Dale Steyn, the South African fast bowler, has come under a doping cloud with Cricket South Africa (CSA) acknowledging an "adverse finding" against him following a test conducted during the second IPL but attributing the result to legitimate painkillers he had taken at the time.
Steyn was out of action for most of the IPL in South Africa in April-May due to a thumb injury and played only three matches for Bangalore Royal Challengers.
"We are aware of the result and submitted a report immediately to the IPL on why this has happened," Gerald Majola, CSA's chief executive told Cricinfo. "There was a marginal increase in the presence of morphine in the sample and that was due to painkillers he took during that period. We are awaiting a reply from the IPL authorities."
However, a Royal Challengers official said the franchise had no knowledge of this development. "Till Sunday night, Royal Challengers had no information or knowledge on this," Prakash Mirpuri, a vice-president of the UB Group, which owns the Bangalore franchise, told Cricinfo. "We can only comment if we receive official communication from CSA/IPL."
Lalit Modi, the IPL commissioner, told Cricinfo Steyn had not failed any test and that the procedure was at the clarification stage. "From what I gather, the agency that conducts these tests for IPL (ITDM) may have asked Cricket South Africa for a clarification on the results of Steyn's test since he is contracted to that board," he said. "The next step is taken only when the agency is not satisfied with the explanation provided. In Steyn's case, this process is at the clarification stage. Officially, the IPL is yet to come into the picture."
Dr Mohammad Moosajee, South Africa's team doctor and a member of CSA's medical committee, was confident Steyn wouldn't face any action despite the adverse finding, which was first reported by the sport24 website.

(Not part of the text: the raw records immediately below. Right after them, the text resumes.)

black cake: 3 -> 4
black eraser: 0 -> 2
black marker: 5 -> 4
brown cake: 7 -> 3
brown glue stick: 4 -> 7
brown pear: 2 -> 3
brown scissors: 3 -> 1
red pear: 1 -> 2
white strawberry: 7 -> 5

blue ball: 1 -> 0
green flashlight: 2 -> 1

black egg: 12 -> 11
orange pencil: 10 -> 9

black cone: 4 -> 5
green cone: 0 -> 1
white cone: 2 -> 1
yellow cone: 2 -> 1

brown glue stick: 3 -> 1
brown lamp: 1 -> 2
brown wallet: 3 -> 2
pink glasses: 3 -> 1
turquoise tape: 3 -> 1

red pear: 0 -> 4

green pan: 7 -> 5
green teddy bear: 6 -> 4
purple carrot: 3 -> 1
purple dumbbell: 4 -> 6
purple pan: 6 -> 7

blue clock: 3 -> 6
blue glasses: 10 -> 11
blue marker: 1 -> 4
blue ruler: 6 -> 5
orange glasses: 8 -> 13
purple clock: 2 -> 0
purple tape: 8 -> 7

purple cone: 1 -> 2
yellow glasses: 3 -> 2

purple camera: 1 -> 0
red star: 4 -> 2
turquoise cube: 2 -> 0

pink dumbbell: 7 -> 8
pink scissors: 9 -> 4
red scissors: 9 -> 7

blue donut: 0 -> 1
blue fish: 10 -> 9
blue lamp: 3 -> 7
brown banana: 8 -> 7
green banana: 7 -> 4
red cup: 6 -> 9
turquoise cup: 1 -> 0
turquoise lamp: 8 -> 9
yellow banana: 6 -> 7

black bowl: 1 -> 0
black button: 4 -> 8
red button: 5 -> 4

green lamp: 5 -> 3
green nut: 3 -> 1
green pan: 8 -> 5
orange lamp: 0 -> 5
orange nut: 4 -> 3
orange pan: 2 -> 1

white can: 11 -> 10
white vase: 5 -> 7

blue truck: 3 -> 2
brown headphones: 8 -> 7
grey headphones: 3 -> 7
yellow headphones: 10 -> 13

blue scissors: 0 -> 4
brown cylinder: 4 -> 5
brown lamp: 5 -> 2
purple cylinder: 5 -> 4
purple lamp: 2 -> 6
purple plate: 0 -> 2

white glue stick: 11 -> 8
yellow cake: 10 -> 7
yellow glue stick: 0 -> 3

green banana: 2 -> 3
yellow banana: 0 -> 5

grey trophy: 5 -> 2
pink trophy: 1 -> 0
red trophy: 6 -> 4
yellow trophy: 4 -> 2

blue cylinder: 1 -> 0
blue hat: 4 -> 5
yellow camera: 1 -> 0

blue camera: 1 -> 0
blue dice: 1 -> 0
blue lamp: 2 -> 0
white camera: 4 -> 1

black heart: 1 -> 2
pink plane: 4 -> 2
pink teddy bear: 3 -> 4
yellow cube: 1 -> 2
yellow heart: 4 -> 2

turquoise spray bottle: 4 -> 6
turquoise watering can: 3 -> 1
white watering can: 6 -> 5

"This is not a doping violation as such but an adverse analytical finding, which is different," Moosajee told Cricinfo. "Dale is known to have a history of chronic migraines and he suffered a thumb injury too during the IPL and he was on Myprodol, a painkiller that contains codeine. Codeine converts to morphine within the body and that led to the adverse finding. Dale had taken the painkiller on the day of the test and the morphine level in his sample was found to be slightly higher (1.1 to 1.3 microgram per ml) than the 1 microgram per ml that is permitted.
"This is a matter between the IPL franchise and IPL but since Dale is also a CSA-contracted player, we were informed and we are now assisting in the process. We have sent a detailed report to the IPL and are awaiting a reply. We are confident that he will be cleared."
Codeine does not figure in the World Anti Doping Agency (WADA) list of prohibited substances but morphine has been classified under narcotics.
Moosajee said there was some confusion regarding the situation because the brand name of the painkiller is different in South Africa. "This also led to miscommunication in the Theraupatiuc Use Exemption (TUE) form that the player submitted before the test," Moosajee said. Players are expected to fill these TUE forms before a test so that the testers are aware of the medication the player is under.
Steyn is the second fast bowler to come under scrutiny for a failed drug test in the IPL; Pakistan's Mohammad Asif was banned for one year after testing positive for nandrolone, which is a banned substance, in the inaugural season in 2008.